It's not supposed to be easy
“You have to feel the bandhas in your body while your mind is actively engaged in the process. Mind and body have to be in sync; you aren’t thinking about anything else besides the breath and your body. You might feel completely in it, and then something hits up against something the wrong way, and it’s over, and you have to get yourself back to that place again.”
I keep hearing the same message coming from different places: if you are in it, be in it. One coach says “mindful” and the other speaks of “every stride.” Their language is the same (as is their second language, which my lack of Portuguese forces them to speak), and what they see in me is the same: determination; consistency—I always show up; and a mind that easily wanders out the window or to the grassy pasture.
Yesterday my yoga teacher talked about the three most important physical aspects of yoga: strength, flexibility and coordination. The last one is my weakness, which didn’t surprise me. Just last Thursday my riding coach told me to hold my hands steady at the canter despite my body lurching back and forth (and about ten other things I was trying to do or feel). Since I spent my childhood in the countryside climbing trees, running through fields uneven with holes and hills of dried mud, jumping on horses with no saddle and a halter and lead rope for a bridle, one would think I had a great formation in coordination. Was it city life, sitting so long through college, not playing sports for twenty years, or just not having to connect my mind to my body for so long that reduced me to such low levels of coordination?
At this stage, with a break from work, I finally have the time to pick up my passions again; so why, now, have I chosen two hobbies that require such high levels of physical and mental concentration and coordination? Both provide immediate reward (ah, it feels great to ride again; my body feels stronger), but instant gratification is quickly lost with sore muscles and bruised pride. If I’m actually in this (and the schedule I’ve taken on indicates nothing else!) I have to accept that both yoga and dressage are laden with detail, exemplified in the profundity of levels and philosophy, both require constant, mindful repetition and the patience to accept that the tiniest shifts indicate progress.
If I’m honest with myself, I have never been amazing at either riding or yoga. As a teenager, my brother Josh turned out to be a quieter, more consistent rider, winning higher awards than I ever did. Still, in my apparent lack of mindful decision making, I leapt back into two sports in order to find myself again (why not drawing or singing, both of which I loved in my younger years?). I made these choices very deliberately not long after we moved to Lisbon, when I was flailing and drowning in the many transitions I took on to be here. Perhaps I returned to yoga and dressage because the intense intellectual and social challenges that were copious in my work as a Director of Curriculum are blatantly absent in my life since moving to Lisbon—and like this, I’m filling the void of challenge. What I didn’t anticipate, however, is that finding myself isn’t a turning backward. It made sense to return to what I loved, what drove me, in order to reignite the person in myself that I love—and recognize in her youthful simplicity and adult complexity.

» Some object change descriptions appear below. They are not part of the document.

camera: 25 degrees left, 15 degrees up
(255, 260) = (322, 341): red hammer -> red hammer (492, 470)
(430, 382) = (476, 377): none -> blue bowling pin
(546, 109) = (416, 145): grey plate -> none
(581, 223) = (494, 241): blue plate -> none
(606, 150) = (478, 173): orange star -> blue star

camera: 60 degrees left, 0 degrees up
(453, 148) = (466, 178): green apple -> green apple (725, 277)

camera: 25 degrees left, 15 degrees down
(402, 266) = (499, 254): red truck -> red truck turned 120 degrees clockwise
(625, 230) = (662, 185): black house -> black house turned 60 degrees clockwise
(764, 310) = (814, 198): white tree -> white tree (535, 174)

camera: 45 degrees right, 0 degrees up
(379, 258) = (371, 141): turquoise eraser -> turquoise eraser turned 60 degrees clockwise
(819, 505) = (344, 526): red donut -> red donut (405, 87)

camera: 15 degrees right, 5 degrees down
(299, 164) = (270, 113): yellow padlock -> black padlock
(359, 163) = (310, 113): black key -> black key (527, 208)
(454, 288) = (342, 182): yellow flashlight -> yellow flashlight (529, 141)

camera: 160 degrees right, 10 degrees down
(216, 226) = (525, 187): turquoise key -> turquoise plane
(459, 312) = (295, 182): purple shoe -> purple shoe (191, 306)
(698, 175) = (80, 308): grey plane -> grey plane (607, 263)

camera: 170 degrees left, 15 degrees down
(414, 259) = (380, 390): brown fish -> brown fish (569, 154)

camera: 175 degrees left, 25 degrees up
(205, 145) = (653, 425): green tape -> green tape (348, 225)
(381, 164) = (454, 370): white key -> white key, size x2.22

My teachers have reminded me that I am only as much or as little as I am in this moment. I can do this with mind, body, and heart engaged, or I can be half here. And half there, elsewhere. Since I wouldn’t even recognize an Amanda who does things half-heartedly, it feels like only one choice truly makes sense: to keep turning forward, accepting the new challenges for how they test me and shape me now, in this moment, in this place, with these people, in Lisbon, at almost 40 years, with two children and a husband and a dog and a horse, a life full and complicated and far away and yet sunny and bursting with possibility.